However, the tracks that need upgrading are in BC, and therefore the State of Washington is unwilling to pay. The province of British Columbia, the government of Canada, or another third party have thus far been unwilling to spend the money for the upgrades, and therefore, the service remains at just one train daily.

I've read elsewhere that, unless money can be found to upgrade the line some time in the next few years, that one train may be in jeopardy.


----------



## NS VIA FAN

cp said:


> VAN-SEA on the Cascades.......Ride very bumpy on the Canadian side, relatively smooth south of the border. If only we could convince CN to improve the quality of the track in BC.......


This is Not CN track, its BNSF. The only CN track Amtrak’s Cascades are on is the last 7/10 of a mile into Vancouver’s Pacific Central Station. (CN owns the station trackage) Everything else is BNSF owned. Possibly the track felt rough due to the numerous switches usually found in terminal areas.

Even VIA’s Canadian uses this 12.9 miles of BNSF track between the Fraser River Bridge and the Vancouver Station. CN recently took over the dispatching of this section of track but it remains under BNSF ownership.

BNSF owns and dispatches the 21 miles of track between the Fraser River Bridge and the US border.


----------



## cp

Regarding transportation from Grand Forks to Winnipeg, my Thomas Cook timetable shows two bus companies running:

Jefferson Lines, dp GFK 15:35 arr WIN 18:55

Triangle Transportation, Inc. dp GFK 10:00 am, arr WIN 14:10.

The later is a better schedule as it will, in theory, allow same-day connection from the Empire Builder to the Canadian. EB arrives GFK at 5:00, bus leaves at 10:00, arrives WIN at 14:10, Canadian leaves at 16:55.

For info on Jefferson Lines, call 612 332 8745

For Trianngle, call 218 773 2631.

Anyone interested in making this transfer by bus should defintely call before to confirm.

As for the US/CAN border crossing, it is a regular crossing and is open to travelers of all nationalities, not just US and CANADA.

Best of luck, it's a fun trip!


----------



## cp

Thanks for clarifying the track ownership on the Cascades route in BC. I don't understand why the provincial government does not feel like investing money to improve track quality and expand service to/from Seattle?


----------



## Trogdor

The issue with the ride quality on the Cascades has to do with the specific track/equipment combination.

The rail on the northern section of the route is jointed rail, with the joints approximately 40 feet apart on each rail, but offset roughly 20 feet (so that you'll hit a joint on the left side, then a joint on the right side, then one on the left, then one on the right, etc.). The Talgo equipment used on the Cascades service has cars that are approximately 40 feet (I think they're 39 feet, actually) in length, sharing single-axle trucks between each pair of cars. Therefore, the axles are about 40 feet apart.

● Instructions:
1. According to the rail forum thread, which company owns and dispatches the 21 miles of track between the Fraser River Bridge and the US border?
2. In the rail forum thread, why is the Triangle Transportation bus from Grand Forks to Winnipeg considered the better schedule?
3. Continue the rail forum thread from the point at which it ends.
The records placed after this point come from a different source.

● Excerpted records:
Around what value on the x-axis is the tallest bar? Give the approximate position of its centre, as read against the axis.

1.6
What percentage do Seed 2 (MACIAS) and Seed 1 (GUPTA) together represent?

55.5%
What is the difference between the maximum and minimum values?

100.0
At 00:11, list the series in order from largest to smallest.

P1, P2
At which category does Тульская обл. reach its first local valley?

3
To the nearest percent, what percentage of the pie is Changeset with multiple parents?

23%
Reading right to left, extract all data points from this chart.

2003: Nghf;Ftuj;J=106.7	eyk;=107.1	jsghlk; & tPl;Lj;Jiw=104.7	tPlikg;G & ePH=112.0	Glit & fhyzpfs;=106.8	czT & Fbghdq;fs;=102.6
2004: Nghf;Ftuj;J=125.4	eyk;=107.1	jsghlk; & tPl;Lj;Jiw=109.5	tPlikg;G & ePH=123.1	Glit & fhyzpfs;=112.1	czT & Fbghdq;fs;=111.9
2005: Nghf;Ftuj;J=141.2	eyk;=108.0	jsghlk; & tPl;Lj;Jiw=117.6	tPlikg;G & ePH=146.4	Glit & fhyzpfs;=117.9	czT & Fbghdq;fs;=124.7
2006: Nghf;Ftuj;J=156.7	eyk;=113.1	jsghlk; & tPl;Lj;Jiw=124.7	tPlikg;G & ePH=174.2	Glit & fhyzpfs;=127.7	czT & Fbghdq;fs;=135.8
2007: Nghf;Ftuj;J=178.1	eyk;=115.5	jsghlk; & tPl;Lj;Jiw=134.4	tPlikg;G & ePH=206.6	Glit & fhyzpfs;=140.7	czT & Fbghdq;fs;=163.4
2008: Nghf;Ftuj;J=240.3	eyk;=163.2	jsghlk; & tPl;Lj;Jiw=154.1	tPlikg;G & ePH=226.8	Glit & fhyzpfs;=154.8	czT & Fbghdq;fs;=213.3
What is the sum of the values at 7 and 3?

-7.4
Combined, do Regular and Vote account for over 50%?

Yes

● Results:
1. BNSF owns and dispatches that track.

2. In theory, it allows a same-day connection from the Empire Builder to the Canadian. The Empire Builder reaches Grand Forks at 5:00, and the bus leaves at 10:00 and arrives in Winnipeg at 14:10. That is before the Canadian departs at 16:55.

3.
The fact that the distance between the joints is the same as the distance between the axles, combined with the light weight of these short cars, has the unfortunate effect of a very noticeable rocking motion left and right as the train travels along that section of the line.

Oh, and if you're going to use station codes, use VAC, not VAN. VAN is the code for Vancouver, WA, which is *not* the same as Vancouver, BC.


----------



## vamoose BC

cp said:


> Thanks for clarifying the track ownership on the Cascades route in BC. I don't understand why the provincial government does not feel like investing money to improve track quality and expand service to/from Seattle?


the provincial governments tend not to own track - this tends to be a federal responsibility. However, BC government has been disinvesting in rail for a number of years, most recently with the controversial sale of BC Rail, a freight line up the middle of the province. BC Rail was developed in the late 50s/early 60s to assist resource industries.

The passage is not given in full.